Phillip Helbig (undress to reply) <helbig at asclothestro.multivax.de> wrote:
>In article <rmv346$1sl$1 at dont-email.me>, Simon Clubley
><clubley at remove_me.eisner.decus.org-Earth.UFP> writes: 
>
>> > Of course, being on private networks, these aren't publicly visible.
>> 
>> Are you sure ? :-)
>> 
>> For example, at one time, network printers were merely devices for
>> printing on sheets of paper.
>> 
>> Now they can also be used to compromise the rest of the network.
>
>I mean something on a network 192.168.1.*.  You can't connect to that IP 
>address from the outside world unless some gateway is involved, and you 
>have control over where requests from outside go to.  As an example, 
>they could all go to one machine, or some cluster address, but other 
>machines on the network aren't visible from outside.  Sure, if you get 
>inside the door, then you can go into another room, but that is a common 
>problem and has nothing to do with VMS.

I think he is pointing out that since it is increasingly easier for people
to get inside the door thanks to devices like network printers which can be
turned into devices that open outgoing connections to servers that feed them
commands to do evil, that many people are no longer willing to consider their
internal network to be the isolated garden that they once did.

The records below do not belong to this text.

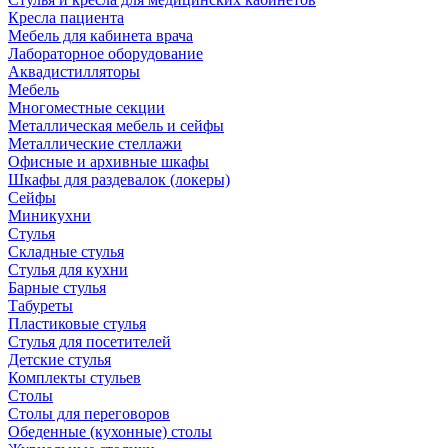
Кресла пациента
Мебель для кабинета врача
Лабораторное оборудование
Аквадистилляторы
Мебель
Многоместные секции
Металлическая мебель и сейфы
Металлические стеллажи
Офисные и архивные шкафы
Шкафы для раздевалок (локеры)
Сейфы
Миникухни
Стулья
Складные стулья
Стулья для кухни
Барные стулья
Табуреты
Пластиковые стулья
Стулья для посетителей
Детские стулья
Комплекты стульев
Столы
Столы для переговоров
Обеденные (кухонные) столы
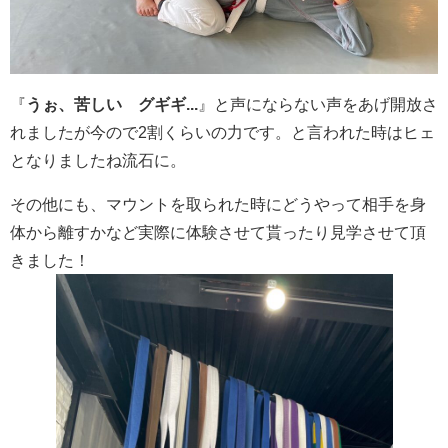
『
うぉ、苦しい グギギ...
』と声にならない声をあげ開放さ
れましたが今ので2割くらいの力です。と言われた時はヒェ
となりましたね流石に。
その他にも、マウントを取られた時にどうやって相手を身
体から離すかなど実際に体験させて貰ったり見学させて頂
きました！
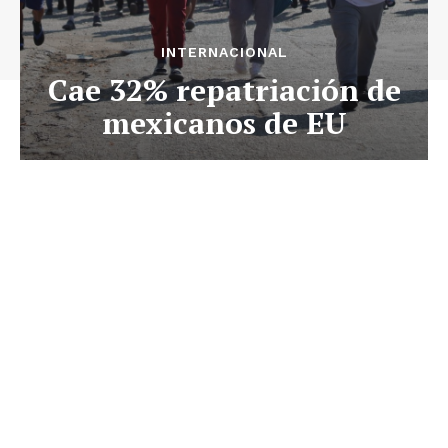
INTERNACIONAL
Cae 32% repatriación de
mexicanos de EU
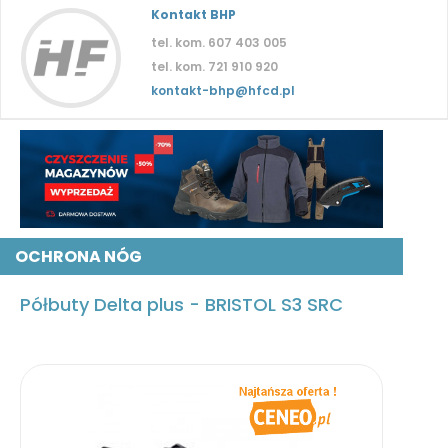
Kontakt BHP
tel. kom. 607 403 005
tel. kom. 721 910 920
kontakt-bhp@hfcd.pl
OCHRONA NÓG
Półbuty Delta plus - BRISTOL S3 SRC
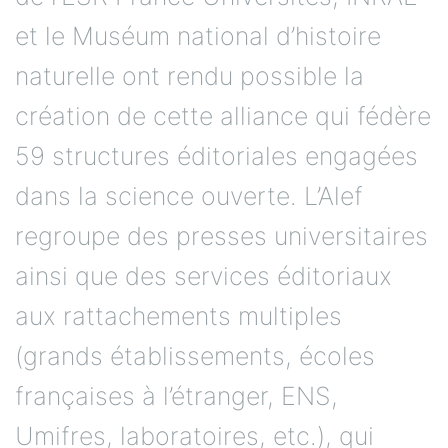
et le Muséum national d’histoire
naturelle ont rendu possible la
création de cette alliance qui fédère
59 structures éditoriales engagées
dans la science ouverte. L’Alef
regroupe des presses universitaires
ainsi que des services éditoriaux
aux rattachements multiples
(grands établissements, écoles
françaises à l’étranger, ENS,
Umifres, laboratoires, etc.), qui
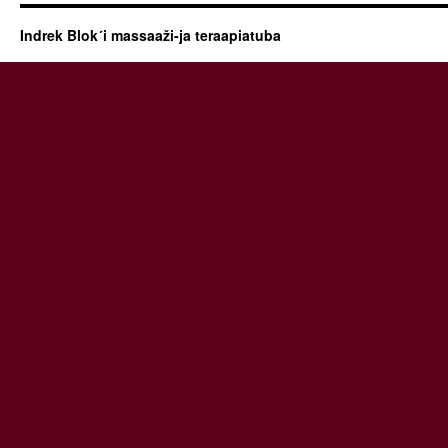
Indrek Blok´i massaaži-ja teraapiatuba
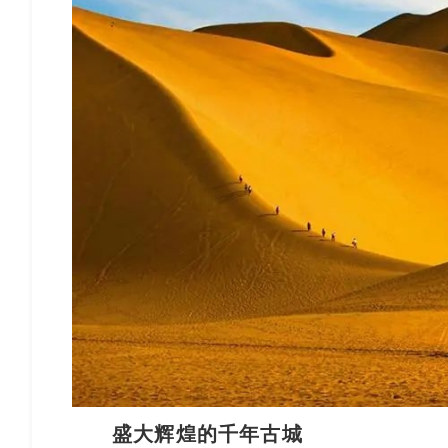
盛大辉煌的千年古城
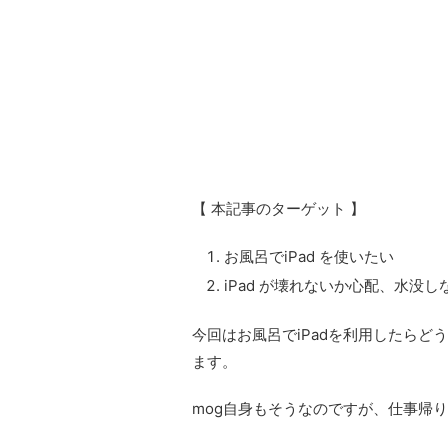
【 本記事のターゲット 】
お風呂でiPad を使いたい
iPad が壊れないか心配、水没
今回はお風呂でiPadを利用したらど
ます。
mog自身もそうなのですが、仕事帰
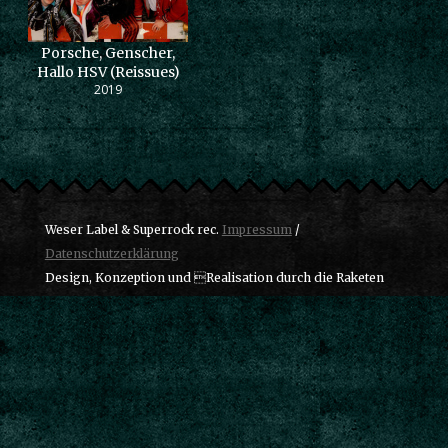
Porsche, Genscher,
Hallo HSV (Reissues)
2019
Weser Label & Superrock rec.
Impressum
/
Datenschutzerklärung
Design, Konzeption und Realisation durch die Raketen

And no, that problem has nothing to do with VMS, but it means that you need
to either prepare VMS systems as if they were on external networks even when
they are not, or make that much more effort to keep isolated networks isolated
even in the face of misguided employees who plug wifi-enabled printers into
them which might inadvertently gateway wifi devices to the internal net.
--scott
-- 
"C'est un Nagra. C'est suisse, et tres, tres precis."